> _Task details_
Examine each line of the data. Copy the line if it includes the word "ProjectId".

━━━ Source material

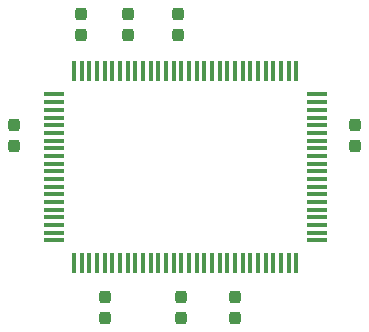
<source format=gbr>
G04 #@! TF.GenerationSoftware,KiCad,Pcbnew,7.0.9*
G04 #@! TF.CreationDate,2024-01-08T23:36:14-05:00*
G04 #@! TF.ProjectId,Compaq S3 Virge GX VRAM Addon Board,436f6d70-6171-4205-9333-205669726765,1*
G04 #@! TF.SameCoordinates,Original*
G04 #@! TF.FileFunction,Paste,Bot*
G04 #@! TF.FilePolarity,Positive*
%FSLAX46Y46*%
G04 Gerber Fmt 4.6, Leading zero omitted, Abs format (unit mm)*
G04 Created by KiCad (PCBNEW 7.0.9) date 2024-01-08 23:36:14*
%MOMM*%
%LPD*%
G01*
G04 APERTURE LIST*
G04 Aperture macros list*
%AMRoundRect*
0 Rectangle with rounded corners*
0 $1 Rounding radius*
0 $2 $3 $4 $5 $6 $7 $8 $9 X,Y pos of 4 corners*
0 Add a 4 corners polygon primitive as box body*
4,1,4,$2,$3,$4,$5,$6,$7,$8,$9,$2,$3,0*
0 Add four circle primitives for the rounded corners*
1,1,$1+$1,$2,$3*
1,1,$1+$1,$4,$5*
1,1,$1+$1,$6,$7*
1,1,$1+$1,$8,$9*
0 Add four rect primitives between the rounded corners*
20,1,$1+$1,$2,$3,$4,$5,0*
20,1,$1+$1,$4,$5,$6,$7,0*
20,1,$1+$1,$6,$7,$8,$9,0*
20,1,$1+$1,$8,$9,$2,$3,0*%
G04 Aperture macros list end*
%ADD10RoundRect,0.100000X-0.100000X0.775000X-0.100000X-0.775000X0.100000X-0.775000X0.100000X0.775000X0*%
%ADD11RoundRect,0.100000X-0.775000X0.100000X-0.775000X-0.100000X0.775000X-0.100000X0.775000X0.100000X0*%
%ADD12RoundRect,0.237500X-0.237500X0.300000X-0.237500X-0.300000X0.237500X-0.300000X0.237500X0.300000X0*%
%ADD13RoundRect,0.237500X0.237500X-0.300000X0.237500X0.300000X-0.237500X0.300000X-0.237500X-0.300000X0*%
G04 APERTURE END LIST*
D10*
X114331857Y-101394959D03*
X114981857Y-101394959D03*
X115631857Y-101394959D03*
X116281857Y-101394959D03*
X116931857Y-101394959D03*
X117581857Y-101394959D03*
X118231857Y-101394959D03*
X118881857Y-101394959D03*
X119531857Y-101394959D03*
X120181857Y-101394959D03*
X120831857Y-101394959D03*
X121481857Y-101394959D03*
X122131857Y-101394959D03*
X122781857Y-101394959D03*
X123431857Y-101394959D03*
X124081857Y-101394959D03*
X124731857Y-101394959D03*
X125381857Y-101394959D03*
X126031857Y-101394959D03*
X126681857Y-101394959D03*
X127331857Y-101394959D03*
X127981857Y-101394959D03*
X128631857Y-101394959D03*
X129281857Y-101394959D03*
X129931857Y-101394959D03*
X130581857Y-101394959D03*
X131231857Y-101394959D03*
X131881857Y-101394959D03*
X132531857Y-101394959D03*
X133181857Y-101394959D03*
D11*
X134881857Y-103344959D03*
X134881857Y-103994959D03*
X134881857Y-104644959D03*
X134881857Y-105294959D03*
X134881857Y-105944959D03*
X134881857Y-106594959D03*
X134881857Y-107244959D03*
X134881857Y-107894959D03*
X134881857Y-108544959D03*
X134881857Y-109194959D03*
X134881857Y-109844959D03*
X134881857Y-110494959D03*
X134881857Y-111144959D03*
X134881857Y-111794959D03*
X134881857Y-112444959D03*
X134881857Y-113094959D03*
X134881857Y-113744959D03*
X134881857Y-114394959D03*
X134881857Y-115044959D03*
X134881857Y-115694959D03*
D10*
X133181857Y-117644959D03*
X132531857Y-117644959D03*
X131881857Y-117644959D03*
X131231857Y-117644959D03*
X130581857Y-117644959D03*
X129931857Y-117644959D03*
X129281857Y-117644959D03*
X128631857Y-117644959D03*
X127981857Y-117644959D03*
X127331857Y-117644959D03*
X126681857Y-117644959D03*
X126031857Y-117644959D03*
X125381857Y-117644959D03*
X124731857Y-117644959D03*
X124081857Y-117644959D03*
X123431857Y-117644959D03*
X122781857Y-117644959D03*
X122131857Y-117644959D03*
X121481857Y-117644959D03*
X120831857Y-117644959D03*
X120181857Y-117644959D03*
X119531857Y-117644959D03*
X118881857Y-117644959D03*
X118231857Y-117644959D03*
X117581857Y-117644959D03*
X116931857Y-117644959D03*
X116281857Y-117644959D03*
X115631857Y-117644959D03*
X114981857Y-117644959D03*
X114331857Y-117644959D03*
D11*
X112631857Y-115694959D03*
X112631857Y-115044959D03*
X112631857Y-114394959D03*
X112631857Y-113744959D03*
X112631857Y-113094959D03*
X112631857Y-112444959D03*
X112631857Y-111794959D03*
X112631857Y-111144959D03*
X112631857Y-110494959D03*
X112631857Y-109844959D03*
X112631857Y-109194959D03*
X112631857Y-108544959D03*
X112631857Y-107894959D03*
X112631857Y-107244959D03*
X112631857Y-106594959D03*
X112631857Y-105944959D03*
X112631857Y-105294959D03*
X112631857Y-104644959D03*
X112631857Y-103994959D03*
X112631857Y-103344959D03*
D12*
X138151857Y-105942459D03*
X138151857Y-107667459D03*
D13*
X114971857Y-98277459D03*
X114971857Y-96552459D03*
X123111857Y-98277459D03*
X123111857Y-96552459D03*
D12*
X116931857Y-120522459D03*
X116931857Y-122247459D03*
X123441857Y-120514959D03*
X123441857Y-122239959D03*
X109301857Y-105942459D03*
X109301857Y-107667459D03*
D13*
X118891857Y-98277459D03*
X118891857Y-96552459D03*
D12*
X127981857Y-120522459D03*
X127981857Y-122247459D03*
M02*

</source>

━━━━━━
━━━ Source material

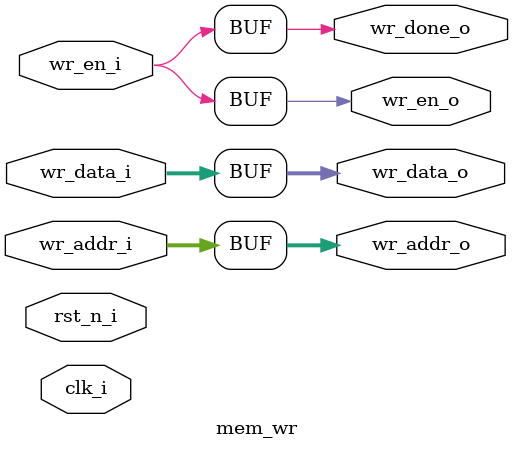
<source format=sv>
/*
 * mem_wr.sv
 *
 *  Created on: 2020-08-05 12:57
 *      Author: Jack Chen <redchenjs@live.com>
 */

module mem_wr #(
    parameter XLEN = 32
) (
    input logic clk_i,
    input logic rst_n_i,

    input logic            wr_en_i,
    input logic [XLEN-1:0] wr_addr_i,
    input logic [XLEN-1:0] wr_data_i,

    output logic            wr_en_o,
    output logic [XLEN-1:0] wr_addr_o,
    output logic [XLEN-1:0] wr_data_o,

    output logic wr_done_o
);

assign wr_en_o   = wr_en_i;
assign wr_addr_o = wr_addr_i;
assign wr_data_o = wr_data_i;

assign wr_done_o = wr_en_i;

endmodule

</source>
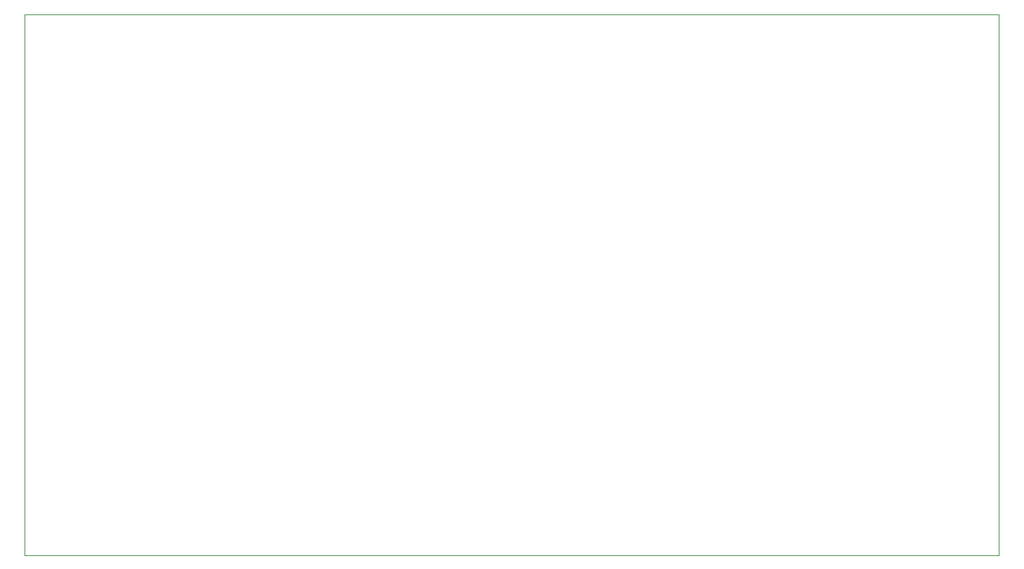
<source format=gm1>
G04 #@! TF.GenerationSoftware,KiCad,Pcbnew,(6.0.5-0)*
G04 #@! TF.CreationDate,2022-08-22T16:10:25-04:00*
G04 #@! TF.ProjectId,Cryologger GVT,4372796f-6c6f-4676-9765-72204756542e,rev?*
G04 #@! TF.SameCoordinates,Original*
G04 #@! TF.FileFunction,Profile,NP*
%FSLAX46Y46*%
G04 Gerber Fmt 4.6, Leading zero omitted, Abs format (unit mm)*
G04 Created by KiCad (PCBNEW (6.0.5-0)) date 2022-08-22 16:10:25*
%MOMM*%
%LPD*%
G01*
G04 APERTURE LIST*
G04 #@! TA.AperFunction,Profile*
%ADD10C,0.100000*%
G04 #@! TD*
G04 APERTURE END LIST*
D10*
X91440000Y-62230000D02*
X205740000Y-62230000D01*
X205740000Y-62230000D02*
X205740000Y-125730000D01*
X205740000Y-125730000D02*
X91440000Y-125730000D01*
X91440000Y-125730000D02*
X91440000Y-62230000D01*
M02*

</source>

━━━━━━

> _Finished task_
G04 #@! TF.ProjectId,Compaq S3 Virge GX VRAM Addon Board,436f6d70-6171-4205-9333-205669726765,1*
G04 #@! TF.ProjectId,Cryologger GVT,4372796f-6c6f-4676-9765-72204756542e,rev?*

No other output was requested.